Multiplication and division require multiple passes over the operands, meaning a cost proportional to the square of the lengths involved, and the word size used for that iteration makes a difference. We assume 8 bytes (64 bits) at a time are evaluated, and the ability to multiply two 64-bit numbers and receive a 128-bit result, and divide a 128-bit number by a 64-bit number to receive a 128-bit quotient and remainder. This is true on modern 64-bit CPUs (sometimes using multiple instructions).

Multiplication Cost

For multiplication, the steps break down like so:

Allocate and zero the result: cost = (length(A) + length(B)) * 2 (ZEROING)
For each word in A:
- Multiply by each word in B, into a scratch vector: cost = 6 * ((length(B) + 7) / 8) * 8 (ARITH)
- Sum scratch vector at the word offset into the result: cost = 6 * ((length(B) + 7) / 8) * 8 (ARITH)

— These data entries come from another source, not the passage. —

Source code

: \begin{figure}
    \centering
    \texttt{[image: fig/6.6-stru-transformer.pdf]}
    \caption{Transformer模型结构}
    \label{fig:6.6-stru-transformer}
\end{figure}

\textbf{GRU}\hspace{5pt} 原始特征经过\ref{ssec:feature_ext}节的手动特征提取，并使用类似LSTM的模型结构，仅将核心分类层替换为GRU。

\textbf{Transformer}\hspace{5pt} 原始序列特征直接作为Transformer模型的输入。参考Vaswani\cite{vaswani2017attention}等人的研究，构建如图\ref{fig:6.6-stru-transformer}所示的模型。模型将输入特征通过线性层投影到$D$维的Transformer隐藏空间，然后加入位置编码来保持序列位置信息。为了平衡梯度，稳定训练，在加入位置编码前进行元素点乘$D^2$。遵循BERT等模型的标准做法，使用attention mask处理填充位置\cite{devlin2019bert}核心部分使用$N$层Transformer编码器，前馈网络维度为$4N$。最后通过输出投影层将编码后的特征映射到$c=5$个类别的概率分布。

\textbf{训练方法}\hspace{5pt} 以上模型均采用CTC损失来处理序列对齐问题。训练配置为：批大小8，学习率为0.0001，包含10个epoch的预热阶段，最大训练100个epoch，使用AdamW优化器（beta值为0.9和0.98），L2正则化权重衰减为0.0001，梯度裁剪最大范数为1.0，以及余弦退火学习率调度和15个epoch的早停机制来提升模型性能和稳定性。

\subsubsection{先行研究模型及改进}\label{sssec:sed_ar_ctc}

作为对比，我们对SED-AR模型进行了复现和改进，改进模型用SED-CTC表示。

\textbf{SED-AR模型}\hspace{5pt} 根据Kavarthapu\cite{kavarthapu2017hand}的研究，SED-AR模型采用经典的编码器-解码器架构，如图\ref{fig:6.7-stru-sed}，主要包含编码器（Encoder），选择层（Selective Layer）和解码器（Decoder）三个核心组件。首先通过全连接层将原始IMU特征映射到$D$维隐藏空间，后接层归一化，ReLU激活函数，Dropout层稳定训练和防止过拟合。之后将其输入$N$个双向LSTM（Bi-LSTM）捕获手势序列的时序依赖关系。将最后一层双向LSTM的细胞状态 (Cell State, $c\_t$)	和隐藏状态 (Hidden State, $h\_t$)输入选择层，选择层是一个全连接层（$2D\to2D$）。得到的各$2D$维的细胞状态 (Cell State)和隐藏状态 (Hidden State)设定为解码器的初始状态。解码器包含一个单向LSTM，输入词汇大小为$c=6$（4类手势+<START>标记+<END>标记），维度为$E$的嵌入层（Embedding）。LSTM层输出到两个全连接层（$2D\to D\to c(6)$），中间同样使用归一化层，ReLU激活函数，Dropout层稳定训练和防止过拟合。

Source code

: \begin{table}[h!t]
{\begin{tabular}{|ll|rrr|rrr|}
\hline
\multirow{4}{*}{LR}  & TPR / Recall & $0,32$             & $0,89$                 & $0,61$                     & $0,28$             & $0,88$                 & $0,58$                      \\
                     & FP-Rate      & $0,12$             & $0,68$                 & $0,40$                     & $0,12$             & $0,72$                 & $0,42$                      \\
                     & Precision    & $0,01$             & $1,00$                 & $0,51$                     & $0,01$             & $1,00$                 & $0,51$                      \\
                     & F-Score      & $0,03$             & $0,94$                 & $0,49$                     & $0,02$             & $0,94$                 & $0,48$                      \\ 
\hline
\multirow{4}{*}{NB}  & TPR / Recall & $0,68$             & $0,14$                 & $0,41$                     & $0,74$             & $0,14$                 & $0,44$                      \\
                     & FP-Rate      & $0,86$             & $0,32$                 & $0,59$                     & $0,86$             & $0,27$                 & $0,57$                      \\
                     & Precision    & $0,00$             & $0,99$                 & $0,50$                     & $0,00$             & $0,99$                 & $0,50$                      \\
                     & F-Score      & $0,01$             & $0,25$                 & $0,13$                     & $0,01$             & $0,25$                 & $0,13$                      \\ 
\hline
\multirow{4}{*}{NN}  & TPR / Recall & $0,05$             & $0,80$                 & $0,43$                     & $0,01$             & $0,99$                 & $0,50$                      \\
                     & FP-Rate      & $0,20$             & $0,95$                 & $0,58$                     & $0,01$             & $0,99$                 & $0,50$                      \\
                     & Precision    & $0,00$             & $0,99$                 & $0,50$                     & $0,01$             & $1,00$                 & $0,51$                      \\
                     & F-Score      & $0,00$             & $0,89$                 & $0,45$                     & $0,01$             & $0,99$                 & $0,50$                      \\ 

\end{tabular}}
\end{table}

We increase the length of B here to the next word boundary, using "((length(B) + 7) / 8) * 8", as the multiplication below makes the difference of that from the simple "length(B)" significant.

Note: we do not assume Karatsuba, Toom-Cook or other optimizations.

The theoretical cost is: (length(A) + length(B)) * 2 + (length(A) + 7) / 8 * ((length(B) + 7) / 8) * 8 * 12.

However, benchmarking reveals that the inner loop overhead (branch misprediction, cache effects on small elements) is undercosted by the theoretical model. A 2.25× multiplier on the quadratic term accounts for this, giving a cost of: (length(A) + length(B)) * 3 + (length(A) + 7) / 8 * ((length(B) + 7) / 8) * 8 * 27.

This is slightly asymmetric: in practice an implementation usually finds that CPU pipelining means choosing B as the larger operand is optimal.

Division Cost

For division, the steps break down like so:

Bit shift both operands to set top bit of B (OP_UPSHIFT, without overflow for B): cost = length(A) * 6 + length(B) * 4
Trim trailing bytes. This costs according to the number of byte removed, but since that is subtractive on future costs, we ignore it.
If B is longer, the answer is 0 already. So assume A is longer from now on (or equal length).
Compare: cost = length(A) * 2 (COMPARING)
Subtract: cost = length(A) * 6 (ARITH)
for (length(A) - NormalizedLength(B)) in words:
1. Multiply word by B -> scratch: cost = NormalizedLength(B) * 6 (ARITH)
2. Subtract scratch from A: cost = length(A) * 6 (ARITH)
3. Add B into A (no overflow): cost = length(A) * 6 (ARITH)
4. Shrink A by 1 word.
OP_MOD: shift A down, trim trailing zeroes: cost = length(A) * 4
OP_DIV: trim trailing zeros: cost = length(A) * 4

Note that the loop at step 6 shrinks A every time, so the average cost of each iteration is (NormalizedLength(B) * 6 + length(A) * 12) / 2. The cost of step 6 is:

(length(A) - NormalizedLength(B)) / 8 * (NormalizedLength(B) * 6 + length(A) * 12) / 2

The worst case is when NormalizedLength(B) is 0: length(A) * length(A) * 2 / 3.

The cost for all the steps is: length(A) * 18 + length(B) * 4 + length(A) * length(A) * 2 / 3.